**INSTRUCTIONS FOR THE TASK**
Please report each line in the material below that includes "direction".

╭─ EXERCISE MATERIALS

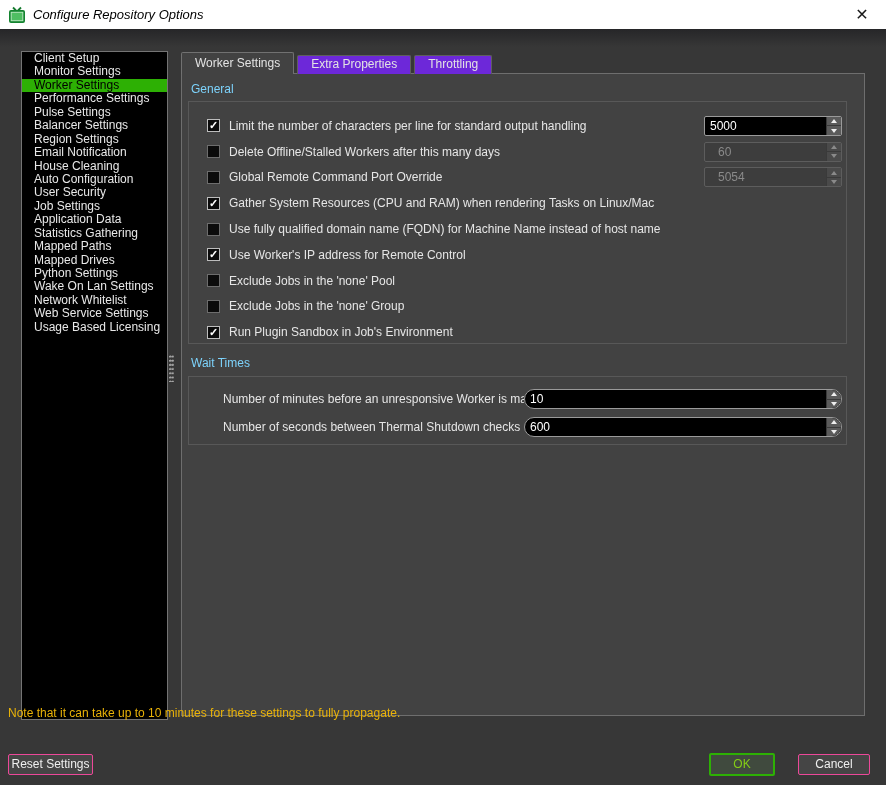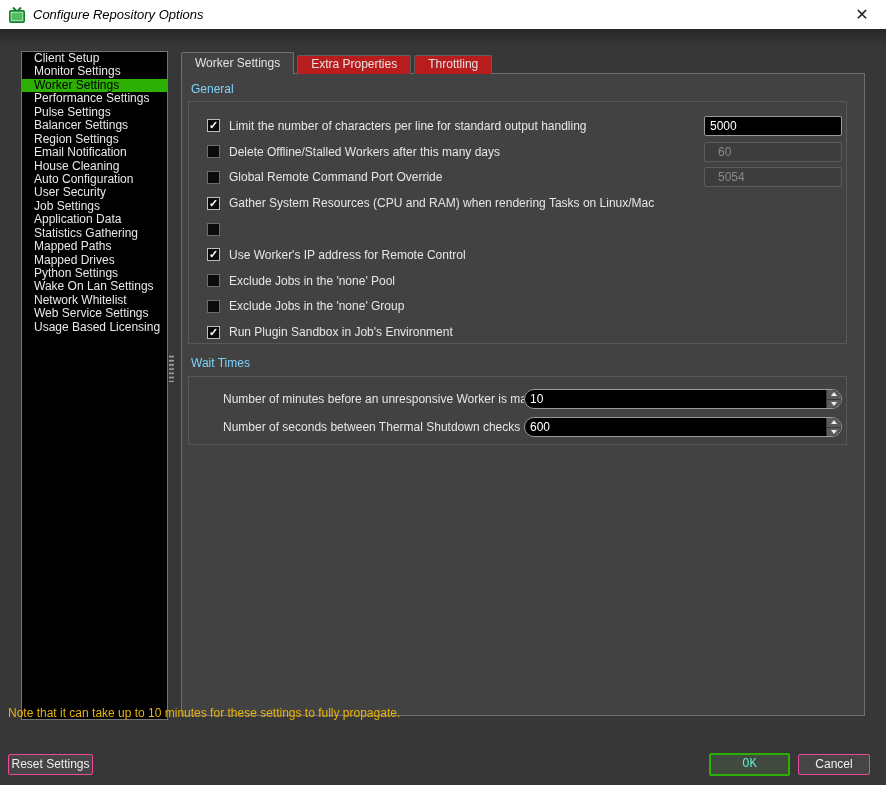--- a/index.html
+++ b/index.html
@@ -34,7 +34,7 @@
   
   .tabbar { position:absolute; left:181px; top:52px; height:22px; display:flex;
             align-items:flex-end; z-index:3; }
-  .tab { height:19px; line-height:17px; padding:0 13px; background:#b91c1c;
+  .tab { height:19px; line-height:17px; padding:0 13px; background:#6d28d9;
          border:1px solid #5e5e5e; border-bottom:none; border-radius:2px 2px 0 0;
          margin-right:3px; color:#e3e3e3; white-space:nowrap; cursor:default; }
   .tab.active { height:22px; line-height:21px; background:var(--panel-bg,#424242);

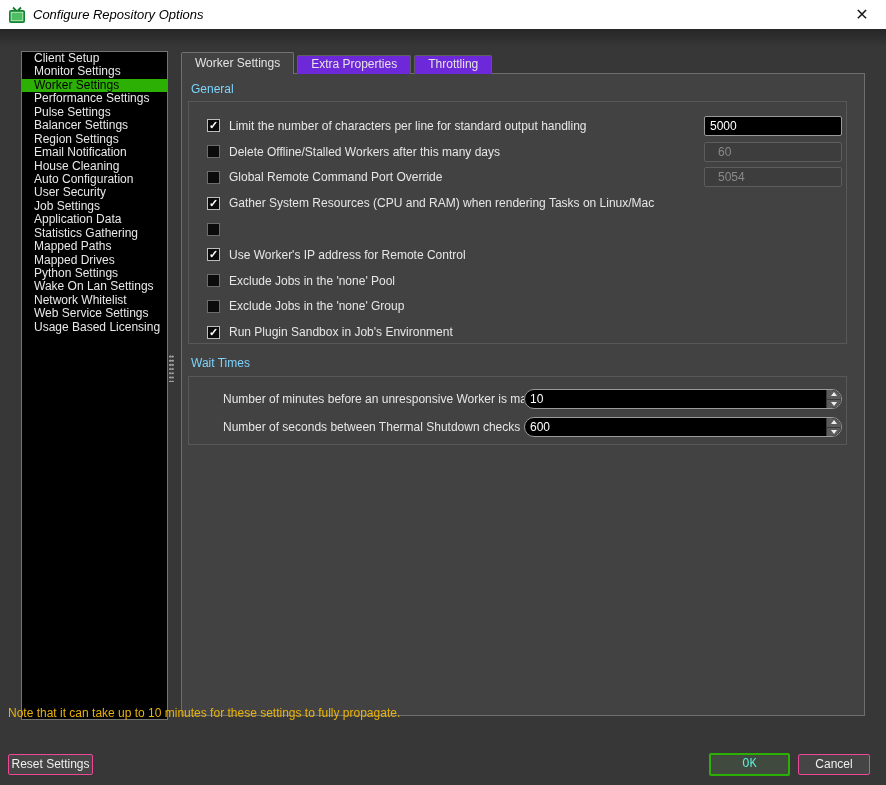--- a/index.html
+++ b/index.html
@@ -65,7 +65,7 @@
   
   .spinbox { height:20px; display:flex; border:1px solid #9a9a9a; border-radius:2px;
              background:var(--field-bg,#000); flex:0 0 auto; overflow:hidden; }
-  .spinbox.narrow { width:138px;flex-direction:column; }
+  .spinbox.narrow { width:138px; }
   .spinbox.wide { width:318px;border-radius:10px; }
   .spin-value { flex:1; color:#fff; padding-left:5px; line-height:18px; }
   .spin-buttons { width:15px; display:flex; flex-direction:column; border-left:1px solid #3a3a3a; }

╰─

**YOUR SOLUTION**
-  .spinbox.narrow { width:138px;flex-direction:column; }
   .spin-buttons { width:15px; display:flex; flex-direction:column; border-left:1px solid #3a3a3a; }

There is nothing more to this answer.